Je n’ai jamais tout à fait trouvé ma place. Je comprends aujourd’hui que le fait de ne pas avoir tout à fait trouvé ma place m’a permis de savoir quelle était ma place. En d’autres mots, voici ce que je veux dire — et je tiens à le dire parce que je ne dois pas être la seule dans ce cas. Alors que toutes mes amies développaient un talent unique qui allait les amener sur le chemin de leur vie professionnelle (le sport, les sciences, la littérature, la politique, le design, l’architecture, la médecine), j’ai toujours souffert de n’avoir aucun talent particulier. Je me débrouillais dans de nombreux domaines, j’avais de bonnes notes à l’école. J’aimais le théâtre, j’aimais les exposés oraux, j’aimais lire, faire de la bicyclette, etc., mais ce que j’aimais par-dessus tout, c’était la vie. Comment peut-on gagner sa vie en aimant la vie ? Existe-t-il un diplôme en sciences de la vie ? Non seulement LA VIE était ma passion, mais j’en comprenais tous les rouages. J’aimais discuter avec les professeurs, avec les parents de mes amies ; j’aimais explorer, faire des rencontres, écrire sur la vie, comprendre la vie, saisir la vie, humer la vie, parler de la vie, honorer la vie. C’était ça, mon talent unique.
Quand est venu le temps de faire ma demande au cégep, paniquée de ne pas trouver ma voie alors que ça semblait si clair pour tout le monde, je suis allée voir l’orienteur de l’école. Je ne sais pas si lui-même avait reçu les conseils d’un orienteur pour se faire orienter vers sa carrière d’orienteur, mais je peux vous dire que cet homme a manqué une belle occasion d’aider une jeune fille à s’orienter. Laissez-moi vous raconter l’histoire. Je prends rendez-vous avec lui pour la semaine suivante. Le jour J arrive. L’orienteur m’installe dans une petite pièce et me remet un gros cahier boudiné dans lequel se trouvent une centaine de photocopies d’articles de journaux traitant de sujets variés, numérotés de 1 à 100. Il me dit :
— Lis tous les titres des articles et écris sur cette feuille les numéros des articles que tu aurais envie de lire jusqu’au bout, ceux qui suscitent ton intérêt. Quand tu auras terminé, tu me remettras ta feuille et on se reverra la semaine prochaine.

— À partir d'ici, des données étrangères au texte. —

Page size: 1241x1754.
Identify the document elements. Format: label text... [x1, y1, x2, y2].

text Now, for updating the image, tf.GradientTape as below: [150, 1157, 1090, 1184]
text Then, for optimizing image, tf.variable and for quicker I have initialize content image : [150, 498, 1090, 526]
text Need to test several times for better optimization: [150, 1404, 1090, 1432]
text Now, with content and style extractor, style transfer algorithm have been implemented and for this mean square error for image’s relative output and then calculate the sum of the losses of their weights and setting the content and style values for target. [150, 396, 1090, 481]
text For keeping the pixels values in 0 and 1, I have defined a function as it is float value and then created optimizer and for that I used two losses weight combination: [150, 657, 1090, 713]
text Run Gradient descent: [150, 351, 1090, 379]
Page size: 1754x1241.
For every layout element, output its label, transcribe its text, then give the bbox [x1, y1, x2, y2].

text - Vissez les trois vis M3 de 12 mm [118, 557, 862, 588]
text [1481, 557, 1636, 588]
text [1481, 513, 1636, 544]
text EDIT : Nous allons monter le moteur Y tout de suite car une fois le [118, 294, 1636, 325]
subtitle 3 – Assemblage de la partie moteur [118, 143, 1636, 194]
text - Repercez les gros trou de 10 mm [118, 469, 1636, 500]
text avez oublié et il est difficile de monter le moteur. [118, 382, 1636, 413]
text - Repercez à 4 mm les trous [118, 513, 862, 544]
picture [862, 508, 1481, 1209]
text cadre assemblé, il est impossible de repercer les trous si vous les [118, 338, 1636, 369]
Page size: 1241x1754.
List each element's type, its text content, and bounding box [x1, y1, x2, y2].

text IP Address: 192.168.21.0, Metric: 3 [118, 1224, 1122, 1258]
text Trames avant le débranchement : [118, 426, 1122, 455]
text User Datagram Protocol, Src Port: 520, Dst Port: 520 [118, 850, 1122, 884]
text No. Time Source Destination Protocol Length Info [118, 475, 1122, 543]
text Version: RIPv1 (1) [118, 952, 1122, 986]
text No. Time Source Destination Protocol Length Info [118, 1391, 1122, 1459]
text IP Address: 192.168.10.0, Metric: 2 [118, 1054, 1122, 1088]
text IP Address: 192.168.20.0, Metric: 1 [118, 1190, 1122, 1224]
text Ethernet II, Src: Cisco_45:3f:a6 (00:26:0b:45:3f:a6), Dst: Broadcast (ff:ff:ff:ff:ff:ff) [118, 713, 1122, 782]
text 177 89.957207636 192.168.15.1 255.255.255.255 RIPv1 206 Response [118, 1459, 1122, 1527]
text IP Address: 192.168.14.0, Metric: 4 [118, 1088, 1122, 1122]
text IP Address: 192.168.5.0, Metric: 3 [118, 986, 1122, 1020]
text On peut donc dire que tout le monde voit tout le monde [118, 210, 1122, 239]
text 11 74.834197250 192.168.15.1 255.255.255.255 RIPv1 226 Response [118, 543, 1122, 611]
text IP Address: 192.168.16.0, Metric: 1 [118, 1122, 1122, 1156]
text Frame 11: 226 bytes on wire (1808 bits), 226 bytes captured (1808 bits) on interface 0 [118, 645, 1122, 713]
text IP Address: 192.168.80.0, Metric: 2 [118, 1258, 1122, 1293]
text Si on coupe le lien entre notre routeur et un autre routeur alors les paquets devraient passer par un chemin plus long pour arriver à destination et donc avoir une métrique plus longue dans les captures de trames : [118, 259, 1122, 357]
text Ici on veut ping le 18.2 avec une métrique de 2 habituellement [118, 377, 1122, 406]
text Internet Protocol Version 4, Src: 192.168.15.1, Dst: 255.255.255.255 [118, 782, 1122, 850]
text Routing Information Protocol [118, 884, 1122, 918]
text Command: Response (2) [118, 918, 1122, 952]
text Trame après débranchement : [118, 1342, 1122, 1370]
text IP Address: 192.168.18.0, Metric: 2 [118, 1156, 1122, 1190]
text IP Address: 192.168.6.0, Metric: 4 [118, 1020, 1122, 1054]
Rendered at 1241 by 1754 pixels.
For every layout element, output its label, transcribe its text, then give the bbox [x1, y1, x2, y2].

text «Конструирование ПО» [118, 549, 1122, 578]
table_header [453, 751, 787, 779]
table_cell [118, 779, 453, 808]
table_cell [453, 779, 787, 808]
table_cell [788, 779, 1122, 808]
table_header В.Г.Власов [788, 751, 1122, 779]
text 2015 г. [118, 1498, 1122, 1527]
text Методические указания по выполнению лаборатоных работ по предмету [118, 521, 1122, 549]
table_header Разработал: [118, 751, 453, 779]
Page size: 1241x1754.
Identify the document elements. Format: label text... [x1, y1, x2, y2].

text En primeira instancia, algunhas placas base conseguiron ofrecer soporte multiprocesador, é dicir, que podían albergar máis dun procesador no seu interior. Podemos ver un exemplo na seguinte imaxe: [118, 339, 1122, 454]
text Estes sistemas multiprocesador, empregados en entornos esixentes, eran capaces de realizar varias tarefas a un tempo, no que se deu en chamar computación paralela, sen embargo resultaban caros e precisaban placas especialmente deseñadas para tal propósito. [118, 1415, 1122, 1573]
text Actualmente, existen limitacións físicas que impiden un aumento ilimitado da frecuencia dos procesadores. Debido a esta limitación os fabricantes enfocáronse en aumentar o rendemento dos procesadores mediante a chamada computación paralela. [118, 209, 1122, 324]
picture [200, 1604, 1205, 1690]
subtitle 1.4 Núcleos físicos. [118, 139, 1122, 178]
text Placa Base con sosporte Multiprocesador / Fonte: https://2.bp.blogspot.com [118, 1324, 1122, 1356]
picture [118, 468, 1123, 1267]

Je commence à feuilleter le cahier. Je lis les titres des articles et je note les numéros correspondant aux articles que j’aimerais lire jusqu’au bout. Eh bien, vous savez quoi ? J’ai inscrit quatre-vingt-quinze numéros. Tous les sujets m’intéressaient vraiment. Après avoir terminé, je remets le cahier et ma feuille lignée à l’orienteur. La semaine suivante, j’avais hâte de savoir quelles pistes il allait me donner à la suite de cet exercice. Les yeux pétillants, j’entre dans son bureau, croyant enfin que quelqu’un viendra apaiser ma souffrance de ne trouver ma place nulle part. Je m’installe devant lui. Il me regarde par-dessus ses lunettes et me dit :
— Tu n’as pas fait l’exercice sérieusement. Tu as écrit n’importe quel numéro…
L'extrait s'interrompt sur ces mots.